Glaeser makes several assumptions to calculate the costs and benefits of a stylized high-speed rail link between Houston and Dallas to make his point. This is a good choice, because this is exactly the kind of corridor that would most likely benefit from high-speed rail. The employment centers are far enough away (yet close enough) that trains might effectively compete with air travel, and the metro areas are very large–about 6 million people (in the top 10 for U.S. urban areas). Moreover, most of his assumptions and stylized facts favor rail. For example, he assumes that the Houston-Dallas high-speed rail corridor would attract as many riders as current air travel between the two cities. (Unfortunately, he doesn’t mention whether these air travelers are flying to their final destination or continuing on to other national destinations; Dallas is an American Airlines Hub and Houston is a Continental Airlines hub.)

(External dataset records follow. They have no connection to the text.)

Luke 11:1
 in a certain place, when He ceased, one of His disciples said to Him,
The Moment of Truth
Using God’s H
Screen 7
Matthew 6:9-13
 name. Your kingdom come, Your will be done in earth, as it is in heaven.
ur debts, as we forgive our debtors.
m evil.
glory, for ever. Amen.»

Still, the results are sobering for high-speed rail advocates. Concludes Glaeser:
“Now it’s just down to multiplying: 1.5 million trips times $68 a trip means $102 million for benefits minus operating costs. Annual capital costs came in $648 million, more than six times that amount. If you think that the right number is three million trips, then the benefits rise to $200 million, and the ratio between the per rider net benefits and costs drops to one-to-three. This is the cruel arithmetic faced by people, like myself, who would love to be pro-rail.”

Prof. Glaeser’s first article focused on the general question of whether high-speed reail was a good public investment. The third and fourth blog contributions will focus on congestion and the environment.

The analysis is not definitive by any stretch, but it’s a useful and highly relevant illustration using good rules of thumb from the academic, research, and policy literature.